Vincenzo Latronico / I tempi (verbali) della vita

Vincenzo Latronico, Le perfezioni, Bompiani, pp. 140, euro 16,00 stampa, euro 9,99 epub

Vincenzo Latronico, scrittore e traduttore italiano espatriato a Berlino, classe 1984, torna in libreria con Le perfezioni, un romanzo breve sulla coppia, sull’ingresso nell’età adulta, sulla scelta di vivere in un altro Paese, sulla distanza tra l’immagine che proiettiamo di noi e la vita, quella che ci è data da vivere ogni giorno. È questo il nodo centrale nonché l’incipit dell’opera, che si apre su una carrellata di immagini che descrivono una casa giovane, accogliente, cool quanto basta per lasciare intuire lo spirito creativo dei proprietari e renderli al contempo raffinati e accessibili: un mix perfetto di nuove tendenze abitative e calore umano. Ovvero, quanto serve per affittare con ragguardevole rendimento economico un appartamento a Berlino su siti per locazioni brevi.
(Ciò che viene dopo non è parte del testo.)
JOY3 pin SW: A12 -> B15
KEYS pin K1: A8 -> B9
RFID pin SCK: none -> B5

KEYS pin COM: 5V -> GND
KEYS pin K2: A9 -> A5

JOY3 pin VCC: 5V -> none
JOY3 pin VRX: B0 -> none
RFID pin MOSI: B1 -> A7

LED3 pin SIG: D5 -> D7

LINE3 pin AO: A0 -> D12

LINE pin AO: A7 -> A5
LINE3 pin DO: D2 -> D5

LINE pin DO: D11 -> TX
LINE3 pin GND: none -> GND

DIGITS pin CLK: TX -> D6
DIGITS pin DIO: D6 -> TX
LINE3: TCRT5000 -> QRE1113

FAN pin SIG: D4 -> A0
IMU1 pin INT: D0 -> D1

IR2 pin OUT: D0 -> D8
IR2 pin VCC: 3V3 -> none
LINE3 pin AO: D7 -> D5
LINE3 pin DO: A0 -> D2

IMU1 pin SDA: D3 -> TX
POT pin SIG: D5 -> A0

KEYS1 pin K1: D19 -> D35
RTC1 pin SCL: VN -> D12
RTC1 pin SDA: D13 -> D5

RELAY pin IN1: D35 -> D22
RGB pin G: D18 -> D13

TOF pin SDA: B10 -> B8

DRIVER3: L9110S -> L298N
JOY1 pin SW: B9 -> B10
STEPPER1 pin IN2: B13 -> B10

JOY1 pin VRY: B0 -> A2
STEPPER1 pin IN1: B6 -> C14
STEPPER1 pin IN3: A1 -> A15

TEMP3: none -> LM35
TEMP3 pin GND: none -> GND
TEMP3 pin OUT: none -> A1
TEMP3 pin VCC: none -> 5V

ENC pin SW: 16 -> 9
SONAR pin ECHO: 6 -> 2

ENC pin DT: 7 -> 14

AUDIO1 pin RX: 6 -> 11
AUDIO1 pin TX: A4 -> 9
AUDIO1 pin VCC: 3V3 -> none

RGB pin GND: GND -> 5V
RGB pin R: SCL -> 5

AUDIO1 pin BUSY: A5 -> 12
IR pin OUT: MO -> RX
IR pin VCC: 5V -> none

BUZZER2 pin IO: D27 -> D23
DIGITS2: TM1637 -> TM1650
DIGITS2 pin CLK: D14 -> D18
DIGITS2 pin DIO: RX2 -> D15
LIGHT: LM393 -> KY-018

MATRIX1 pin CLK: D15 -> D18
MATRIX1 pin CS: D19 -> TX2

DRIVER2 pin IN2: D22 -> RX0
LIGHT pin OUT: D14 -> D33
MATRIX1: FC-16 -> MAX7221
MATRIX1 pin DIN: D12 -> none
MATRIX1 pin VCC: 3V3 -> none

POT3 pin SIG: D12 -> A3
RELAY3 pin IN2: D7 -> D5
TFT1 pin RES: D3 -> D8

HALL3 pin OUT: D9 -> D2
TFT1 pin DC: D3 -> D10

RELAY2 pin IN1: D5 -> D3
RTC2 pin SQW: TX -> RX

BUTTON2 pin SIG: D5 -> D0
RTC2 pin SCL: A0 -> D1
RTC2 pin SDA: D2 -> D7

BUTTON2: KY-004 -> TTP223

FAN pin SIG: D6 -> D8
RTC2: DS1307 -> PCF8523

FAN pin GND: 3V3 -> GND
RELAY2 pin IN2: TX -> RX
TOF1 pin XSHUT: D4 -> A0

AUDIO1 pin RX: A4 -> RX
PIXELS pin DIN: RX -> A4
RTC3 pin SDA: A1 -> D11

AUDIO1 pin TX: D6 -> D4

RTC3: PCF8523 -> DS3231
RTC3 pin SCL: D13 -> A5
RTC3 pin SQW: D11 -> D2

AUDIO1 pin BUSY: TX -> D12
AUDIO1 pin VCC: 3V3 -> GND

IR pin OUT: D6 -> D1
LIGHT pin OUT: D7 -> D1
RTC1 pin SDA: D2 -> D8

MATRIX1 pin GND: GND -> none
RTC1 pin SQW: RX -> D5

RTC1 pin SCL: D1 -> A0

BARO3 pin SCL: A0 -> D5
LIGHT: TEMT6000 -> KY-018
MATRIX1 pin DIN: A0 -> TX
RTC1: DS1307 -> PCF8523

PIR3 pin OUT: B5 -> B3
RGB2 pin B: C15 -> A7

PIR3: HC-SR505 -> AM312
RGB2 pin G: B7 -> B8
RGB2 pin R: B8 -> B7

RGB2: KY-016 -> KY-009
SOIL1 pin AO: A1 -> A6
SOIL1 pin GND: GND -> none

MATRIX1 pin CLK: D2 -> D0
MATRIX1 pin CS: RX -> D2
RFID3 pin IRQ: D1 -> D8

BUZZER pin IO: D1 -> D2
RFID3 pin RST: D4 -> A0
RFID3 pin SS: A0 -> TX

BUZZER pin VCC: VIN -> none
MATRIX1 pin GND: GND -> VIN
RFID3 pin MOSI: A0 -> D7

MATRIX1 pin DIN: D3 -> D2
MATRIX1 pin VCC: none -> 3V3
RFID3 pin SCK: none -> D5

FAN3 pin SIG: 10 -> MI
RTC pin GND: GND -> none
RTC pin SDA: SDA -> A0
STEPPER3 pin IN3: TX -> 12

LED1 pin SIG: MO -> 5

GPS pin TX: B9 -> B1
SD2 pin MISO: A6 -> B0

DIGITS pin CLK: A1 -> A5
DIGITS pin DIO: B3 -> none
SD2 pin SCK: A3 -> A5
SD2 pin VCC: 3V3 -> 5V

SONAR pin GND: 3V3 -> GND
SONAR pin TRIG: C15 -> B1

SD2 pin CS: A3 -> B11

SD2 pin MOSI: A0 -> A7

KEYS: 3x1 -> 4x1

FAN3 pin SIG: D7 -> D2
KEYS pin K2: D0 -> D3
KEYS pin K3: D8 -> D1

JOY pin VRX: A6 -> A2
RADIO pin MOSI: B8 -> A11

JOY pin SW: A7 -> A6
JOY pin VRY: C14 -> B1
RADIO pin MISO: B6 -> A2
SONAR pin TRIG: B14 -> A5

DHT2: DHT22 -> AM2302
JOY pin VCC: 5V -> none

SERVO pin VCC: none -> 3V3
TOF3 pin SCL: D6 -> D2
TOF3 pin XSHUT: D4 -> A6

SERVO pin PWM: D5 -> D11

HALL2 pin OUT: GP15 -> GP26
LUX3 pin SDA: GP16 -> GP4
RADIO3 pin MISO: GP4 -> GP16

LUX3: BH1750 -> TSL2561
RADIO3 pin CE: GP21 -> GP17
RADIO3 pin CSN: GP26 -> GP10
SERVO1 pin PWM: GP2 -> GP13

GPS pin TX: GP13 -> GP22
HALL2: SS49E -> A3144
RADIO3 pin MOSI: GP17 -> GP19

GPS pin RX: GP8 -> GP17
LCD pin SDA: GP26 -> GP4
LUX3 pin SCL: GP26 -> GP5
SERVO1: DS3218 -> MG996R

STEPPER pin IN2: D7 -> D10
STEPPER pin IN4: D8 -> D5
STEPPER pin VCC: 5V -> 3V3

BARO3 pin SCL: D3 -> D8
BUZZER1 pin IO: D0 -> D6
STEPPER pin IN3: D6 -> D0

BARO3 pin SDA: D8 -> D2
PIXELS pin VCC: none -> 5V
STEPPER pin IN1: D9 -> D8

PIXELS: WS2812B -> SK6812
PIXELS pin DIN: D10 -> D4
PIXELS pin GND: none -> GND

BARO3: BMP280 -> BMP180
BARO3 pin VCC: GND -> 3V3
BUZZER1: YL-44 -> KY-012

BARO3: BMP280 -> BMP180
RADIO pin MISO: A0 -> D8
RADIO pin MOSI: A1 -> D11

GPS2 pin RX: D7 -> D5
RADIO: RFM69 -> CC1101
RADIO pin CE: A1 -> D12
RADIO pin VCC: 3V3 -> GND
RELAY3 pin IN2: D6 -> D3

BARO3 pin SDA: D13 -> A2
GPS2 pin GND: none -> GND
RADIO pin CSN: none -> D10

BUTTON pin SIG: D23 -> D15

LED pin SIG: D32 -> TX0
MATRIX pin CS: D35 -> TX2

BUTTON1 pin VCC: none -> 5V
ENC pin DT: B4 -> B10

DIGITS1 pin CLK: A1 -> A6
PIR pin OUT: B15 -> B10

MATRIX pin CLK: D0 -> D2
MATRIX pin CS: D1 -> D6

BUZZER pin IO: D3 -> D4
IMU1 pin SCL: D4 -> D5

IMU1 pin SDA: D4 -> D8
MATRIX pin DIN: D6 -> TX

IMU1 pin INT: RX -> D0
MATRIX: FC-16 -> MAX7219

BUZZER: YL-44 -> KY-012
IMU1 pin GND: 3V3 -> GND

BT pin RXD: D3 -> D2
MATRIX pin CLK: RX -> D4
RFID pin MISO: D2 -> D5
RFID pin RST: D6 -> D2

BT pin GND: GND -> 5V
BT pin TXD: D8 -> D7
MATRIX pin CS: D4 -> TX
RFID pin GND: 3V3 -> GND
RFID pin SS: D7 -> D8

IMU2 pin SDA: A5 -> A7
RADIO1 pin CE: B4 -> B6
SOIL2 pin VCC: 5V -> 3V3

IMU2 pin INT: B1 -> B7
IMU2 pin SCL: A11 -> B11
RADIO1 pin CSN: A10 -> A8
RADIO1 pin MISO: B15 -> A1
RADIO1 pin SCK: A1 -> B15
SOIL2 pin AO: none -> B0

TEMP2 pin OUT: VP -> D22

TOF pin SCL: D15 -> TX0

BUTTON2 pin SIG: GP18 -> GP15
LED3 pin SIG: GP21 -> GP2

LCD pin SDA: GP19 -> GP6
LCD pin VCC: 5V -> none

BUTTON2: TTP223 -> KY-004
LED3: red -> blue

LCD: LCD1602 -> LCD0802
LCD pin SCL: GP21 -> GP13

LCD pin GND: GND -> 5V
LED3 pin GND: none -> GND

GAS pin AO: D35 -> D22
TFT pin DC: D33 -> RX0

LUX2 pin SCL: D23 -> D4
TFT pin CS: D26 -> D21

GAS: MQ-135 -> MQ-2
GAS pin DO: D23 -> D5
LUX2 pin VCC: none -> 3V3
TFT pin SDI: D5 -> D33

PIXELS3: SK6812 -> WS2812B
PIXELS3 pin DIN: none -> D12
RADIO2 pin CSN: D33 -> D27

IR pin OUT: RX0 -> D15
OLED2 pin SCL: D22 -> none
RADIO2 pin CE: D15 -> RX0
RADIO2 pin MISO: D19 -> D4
L’appartamento, con il bovindo e le piante, con le mensole della cucina a vista e il giradischi per i vinili, è di Anna e Tom, creativi freelance che hanno deciso di abbandonare la comfort zone della loro città d’origine, con le famiglie e gli amici di sempre, con la prospettiva di un lavoro sicuro e con i pranzi della domenica, per lanciarsi in un’avventura internazionale, tanto priva di certezze quanto ricca di stimoli, e lo subaffittano quando tornano in patria per le vacanze. Le immagini della casa, le immagini dei loro lavori o dei viaggi o delle serate pubblicate sui social riflettono una vita spesa tra interessi culturali e divertimento, luccicante senza essere pacchianamente abbagliante, una vita da invidiare.

Tuttavia, “non sempre la realtà era fedele alle immagini”. Con questa frase si apre il secondo, più lungo capitolo del libro, intitolato “imperfetto”, come il tempo verbale in cui sono declinati tutti i verbi che lo compongono; capitolo che segue il “presente” che descriveva le immagini della casa berlinese, e che precede il “remoto” dell’azione e del cambiamento, oltre che il “futuro” delle novità e delle promesse. La scelta di attribuire a ogni capitolo il nome del tempo verbale in cui è narrata l’azione non è solo un espediente linguistico accattivante, ma si inserisce nel substrato profondo del significato dell’opera, che riflette in senso lato sulla corrispondenza tra essere e apparire, in un gioco di specchi e di rimandi che dalla coppia passa alle immagini da cui siamo – attratti e respinti – costantemente bombardati. Inevitabilmente, trattandosi qui di immagini raccontate, fa pensare anche al senso dell’opera letteraria nella società contemporanea, tra stimoli costanti e attenzione precaria, dove presente, passato (remoto) e futuro sono i tempi corti dell’apparire e del nascondere a beneficio di spettatori immaginari, mentre solo nella dilatazione temporale dell’imperfetto possiamo trovare lo spazio accogliente di una realtà che, se pur non sempre “fedele alle immagini”, è tuttavia percepita come autentica.

La domanda sull’autenticità della loro vita accompagna Anna e Tom per tutto il romanzo: si sentono impostori nel decantare le meraviglie della Sicilia o di Lisbona quando si trovano in verità ad affrontare momenti di sconforto lavorativo o personale, ma non pensano mai di porsi diversamente nei confronti degli altri. La loro coppia è un’unità indissolubile di cui non dubitano mai, e per tutta l’opera non conosceremo mai i pensieri o i turbamenti di Anna disgiunti da quelli di Tom, o viceversa. Anna e Tom, Tom e Anna, sono per il lettore un unicum caratterizzato dalle differenze che, nel corso degli anni, i due giovani hanno affinato – dalla scelta dell’arredamento al cibo vegetariano, dalla musica alle mete dei loro viaggi – per cercare di assomigliare sempre di più a chi volevano essere, o meglio all’immagine di sé che volevano proiettare nel mondo. Quando finalmente quell’immagine non avrebbe avuto più bisogno di ritocchi, quando non avrebbero più dovuto nascondere i fazzoletti dall’inquadratura del salotto, allora avrebbero finalmente saputo chi erano. Sarebbero diventati adulti. Sarebbero stati felici? Dopo il tempo del futuro, in un finale dal sapore agrodolce, Latronico lascia sapientemente aperta la porta a un nuovo, possibile, imperfetto.